Setelah perang, Paris mengalami pembangunan terbesarnya sejak akhir Belle Époque tahun 1914. Pinggiran kota mulai meluas, dengan pembangunan estat masyarakat besar yang dikenal sebagai cités dan permulaan distrik bisnis La Défense. Sebuah jaringan kereta bawah tanah ekspres canggih, RER, dibangun untuk melengkapi Métro dan melayani pinggiran kota yang jauh, sementara jaringan freeway dibuat di pinggiran kota, terpusat pada expresswayPériphérique yang mengitari kota.
Sejak 1970-an, banyak pinggiran kota dalam Paris (khususnya utara dan timur) telah mengalami deindustrialisasi, dan cités makmur telah menjadi penampungan imigran dan pengangguran. Di waktu yang sama, kota Paris (dalam lingkaran Périphérique) dan pinggiran barat dan selatan telah berkembang dari ekonomi tradisional ke jasa bernilai tinggi dan produksi peralatan canggih, menghasilkan keuntungan bagi penduduknya yang pendapatan per kapitanya di antara yang tertinggi di Eropa. Perbedaan sosial itu membawa kedua daerah tersebut memberontak sejak pertengahan 1980-an, sepertikerusuhan 2005 yang dipusatkan terutama di pinggiran timurlaut.
Abad ke-21
Untuk meredam ketegangan sosial di pinggiran dalam dan memulihkan ekonomi Paris metropolitan, beberapa rencana sedang dijalankan. Kantor Sekretaris Negara untuk Pembangunan Wilayah Ibukota dibangun bulan Maret 2008 dalam pemerintah Perancis. Pemiliknya, Christian Blanc, bertugas memeriksa rencana Presiden Nicolas Sarkozy untuk pembentukan wilayah metropolitan (lihat bagian Administrasi di bawah) Grand Paris (“Paris Raya”), juga perpanjangan jaringan kereta bawah tanah untuk mengimbangi pertumbuhan populasi di Paris dan pinggirannya, dan berbagai proyek pembangunan ekonomi untuk mendorong ekonomi metropolitan seperti pembangunan bangunan teknologi dan sains kelas dunia dan kampus universitas di plateau Saclaydi pinggiran selatan.
Sama, Presiden Sarkozy juga meluncurkan sebuah kompetisi urban dan arsitektur internasional tahun 2008 untuk pembangunan masa depan Paris metropolitan. Sepuluh tim yang termasuk arsitek, perencana urban, ahli geografi, arsitek lanskap akan memberikan visi mereka membangun metropolis Paris abad ke-21 setelah era setelah Kyoto dan membuat diagnosis perspektif untuk Paris dan pinggirannya yang akan menjelaskan pembangunan masa depan di Paris Raya untuk 40 tahun berikutnya.
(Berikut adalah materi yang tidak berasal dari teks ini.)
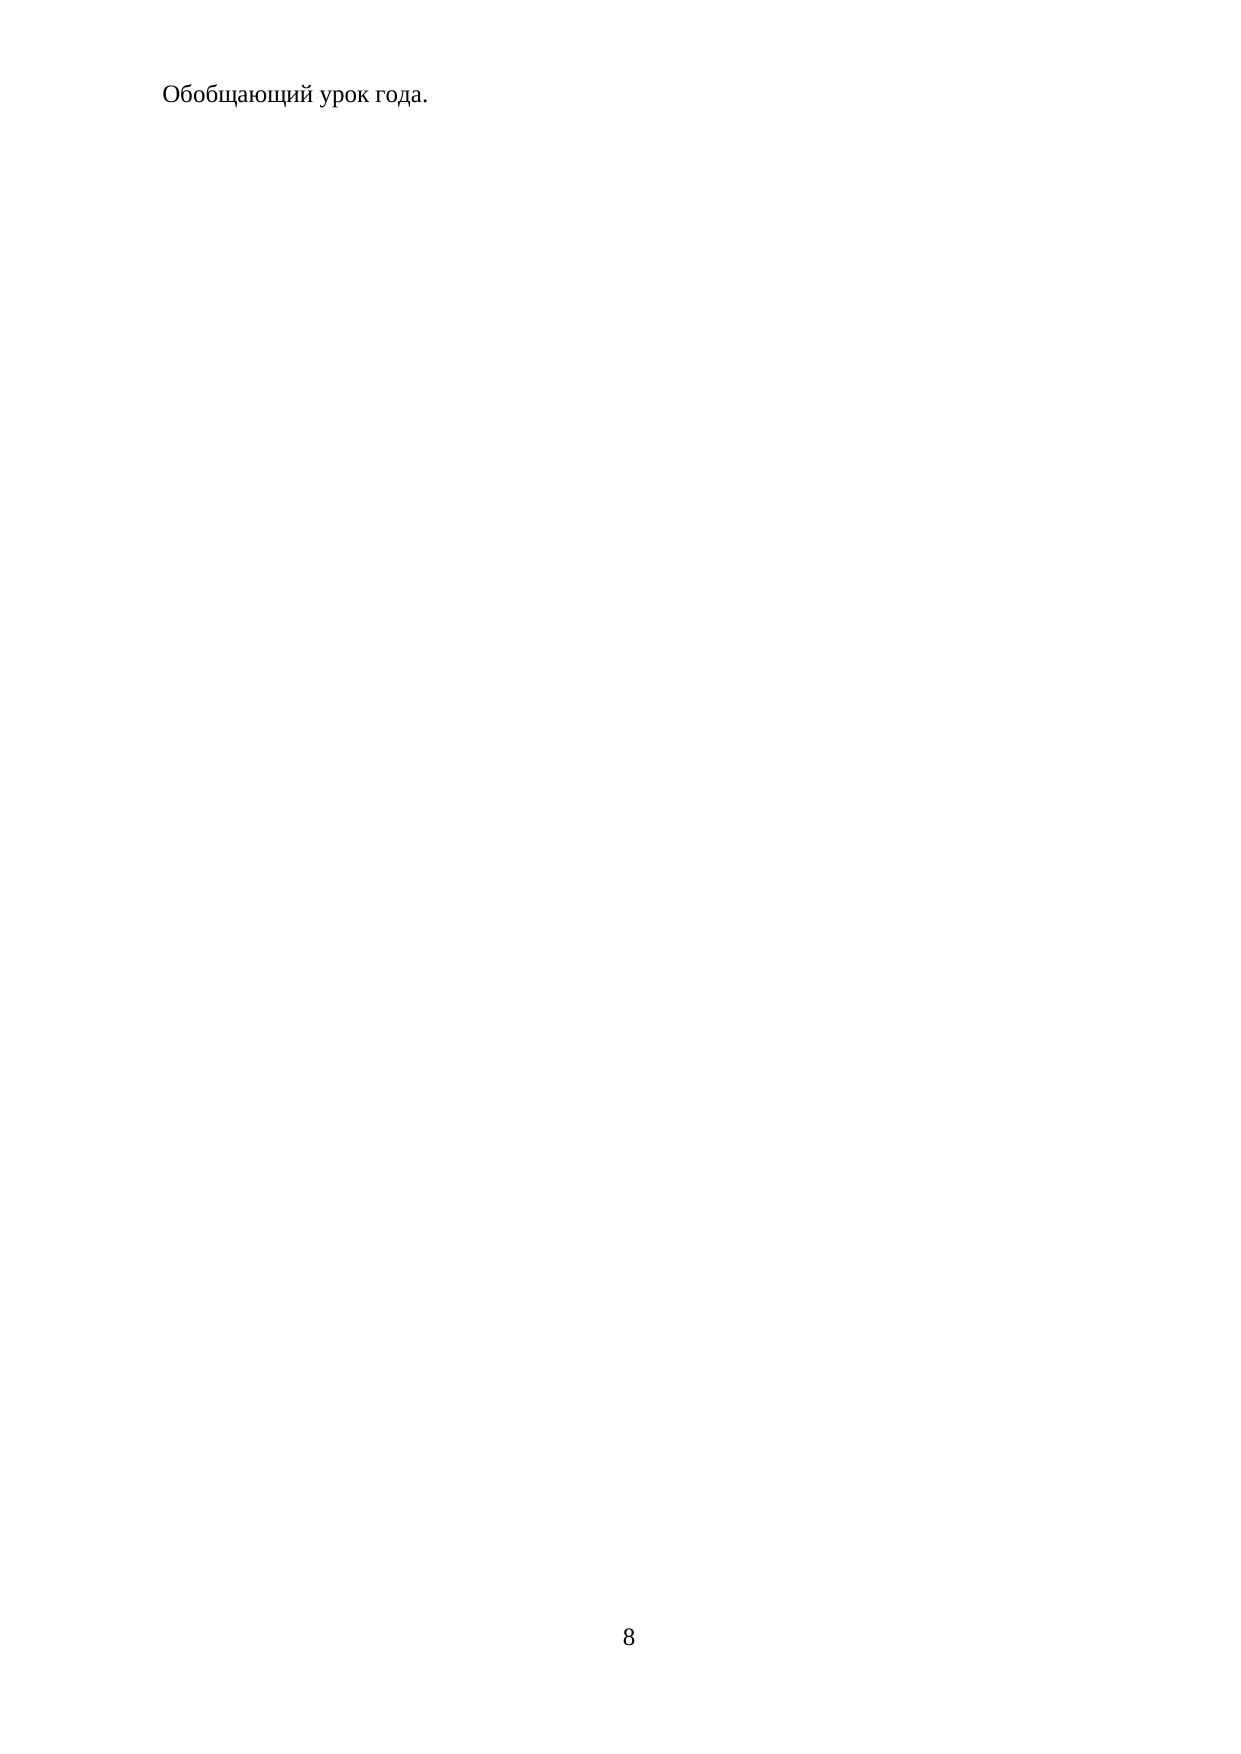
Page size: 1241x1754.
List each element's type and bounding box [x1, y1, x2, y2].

Tujuannya tidak hanya membangun sebuah metropolis ramah lingkungan tapi juga mengintegrasikan pinggiran kota dalam dengan pusat Kota Paris melalui operasi perencanaan urban berskala besar dan proyek arsitektur unik.
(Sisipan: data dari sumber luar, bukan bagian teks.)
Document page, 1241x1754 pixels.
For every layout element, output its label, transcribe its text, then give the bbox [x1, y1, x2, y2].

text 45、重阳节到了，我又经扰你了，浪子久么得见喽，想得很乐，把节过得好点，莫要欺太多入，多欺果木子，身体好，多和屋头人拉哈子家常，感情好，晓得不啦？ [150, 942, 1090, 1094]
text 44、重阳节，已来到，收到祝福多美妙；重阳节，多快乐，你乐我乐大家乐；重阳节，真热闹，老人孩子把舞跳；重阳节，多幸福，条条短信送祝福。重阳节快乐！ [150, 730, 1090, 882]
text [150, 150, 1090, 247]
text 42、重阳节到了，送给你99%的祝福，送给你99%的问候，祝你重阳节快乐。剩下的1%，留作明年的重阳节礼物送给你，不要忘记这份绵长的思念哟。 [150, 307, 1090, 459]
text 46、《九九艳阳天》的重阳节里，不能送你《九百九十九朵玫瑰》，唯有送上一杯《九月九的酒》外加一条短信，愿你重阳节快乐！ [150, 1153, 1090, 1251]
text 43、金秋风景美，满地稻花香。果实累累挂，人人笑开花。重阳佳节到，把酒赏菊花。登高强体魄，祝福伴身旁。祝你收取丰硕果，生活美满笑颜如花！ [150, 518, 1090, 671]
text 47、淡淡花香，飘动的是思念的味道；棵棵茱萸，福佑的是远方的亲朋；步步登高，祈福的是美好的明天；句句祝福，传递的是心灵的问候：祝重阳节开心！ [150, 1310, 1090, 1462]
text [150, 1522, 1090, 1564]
Sementara itu, dalam usaha mendorong wajah Paris metropolitan pada kompetisi global, beberapa pencakar langit supertinggi (300 m / 1,000 ft dan lebih) telah disetujui sejak 2006 di distrik bisnis La Défense, di barat batas kota, dan dijadwalkan selesai awal 2010-an. Pihak Kota Paris juga mengumumkan mereka merencanakan pembangunan pencakar langit di dalam batas kota dengan memperbarui batas tinggi bangunan untuk pertama kalinya sejak konstruksi Tour Montparnasse pada awal 1970-an.